**Plain-text document sources**.
╔══

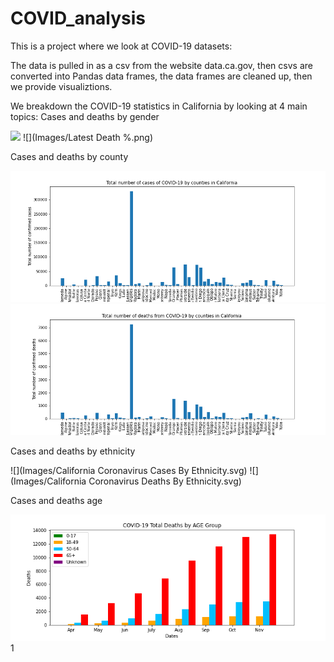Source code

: # COVID_analysis

This is a project where we look at COVID-19 datasets:

The data is pulled in as a csv from the website data.ca.gov, then csvs are converted into Pandas data frames, the data frames are cleaned up, then we provide visualiztions.

We breakdown the COVID-19 statistics in California by looking at 4 main topics:
Cases and deaths by gender

![](Images/Latest%20Positives%20%.png)
![](Images/Latest Death %.png)

Cases and deaths by county

![](Images/Total_cases_by_county_bar.png)
![](Images/Total_deaths_by_county_bar.png)

Cases and deaths by ethnicity

![](Images/California Coronavirus Cases By Ethnicity.svg)
![](Images/California Coronavirus Deaths By Ethnicity.svg)

Cases and deaths age

![](Images/COVID-19_Total_Deaths_Cases_by_AGE_Group.png)
1[](Images/COVID-19_Total_Positive_Cases_by_AGE_Group.png)

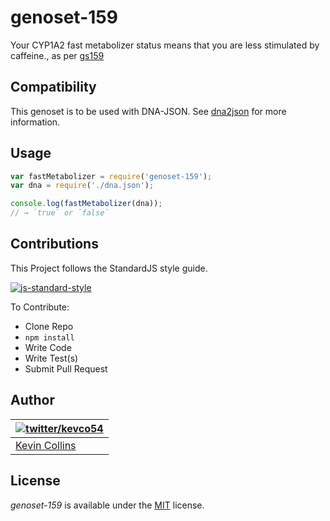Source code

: # genoset-159

Your CYP1A2 fast metabolizer status means that you are less stimulated by caffeine., as per [gs159](http://www.snpedia.com/index.php/Gs159)

## Compatibility

This genoset is to be used with DNA-JSON. See [dna2json](https://github.com/genomejs/dna2json) for more information.

## Usage

```js
var fastMetabolizer = require('genoset-159');
var dna = require('./dna.json');

console.log(fastMetabolizer(dna));
// → `true` or `false`
```

## Contributions

This Project follows the StandardJS style guide.

[![js-standard-style](https://cdn.rawgit.com/feross/standard/master/badge.svg)](https://github.com/feross/standard)

To Contribute:

- Clone Repo
- `npm install`
- Write Code
- Write Test(s)
- Submit Pull Request


## Author

| [![twitter/kevco54](https://gravatar.com/avatar/c3f0cac49ad7d267cb58499a86bfdd19)](https://twitter.com/kevco54 "Follow @kevco54 on Twitter") |
|---|
| [Kevin Collins](https://iamkevin.co/) |

## License

_genoset-159_ is available under the [MIT](https://mths.be/mit) license.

╚══

**TASK DIRECTIONS**.
Give back the records above exactly, with no pictures.

**ANSWER SPACE**.
Source code

: # COVID_analysis

This is a project where we look at COVID-19 datasets:

The data is pulled in as a csv from the website data.ca.gov, then csvs are converted into Pandas data frames, the data frames are cleaned up, then we provide visualiztions.

We breakdown the COVID-19 statistics in California by looking at 4 main topics:
Cases and deaths by gender

![](Images/Latest%20Positives%20%.png)
![](Images/Latest Death %.png)

Cases and deaths by county

![](Images/Total_cases_by_county_bar.png)
![](Images/Total_deaths_by_county_bar.png)

Cases and deaths by ethnicity

![](Images/California Coronavirus Cases By Ethnicity.svg)
![](Images/California Coronavirus Deaths By Ethnicity.svg)

Cases and deaths age

![](Images/COVID-19_Total_Deaths_Cases_by_AGE_Group.png)
1[](Images/COVID-19_Total_Positive_Cases_by_AGE_Group.png)

Source code

: # genoset-159

Your CYP1A2 fast metabolizer status means that you are less stimulated by caffeine., as per [gs159](http://www.snpedia.com/index.php/Gs159)

## Compatibility

This genoset is to be used with DNA-JSON. See [dna2json](https://github.com/genomejs/dna2json) for more information.

## Usage

```js
var fastMetabolizer = require('genoset-159');
var dna = require('./dna.json');

console.log(fastMetabolizer(dna));
// → `true` or `false`
```

## Contributions

This Project follows the StandardJS style guide.

[![js-standard-style](https://cdn.rawgit.com/feross/standard/master/badge.svg)](https://github.com/feross/standard)

To Contribute:

- Clone Repo
- `npm install`
- Write Code
- Write Test(s)
- Submit Pull Request


## Author

| [![twitter/kevco54](https://gravatar.com/avatar/c3f0cac49ad7d267cb58499a86bfdd19)](https://twitter.com/kevco54 "Follow @kevco54 on Twitter") |
|---|
| [Kevin Collins](https://iamkevin.co/) |

## License

_genoset-159_ is available under the [MIT](https://mths.be/mit) license.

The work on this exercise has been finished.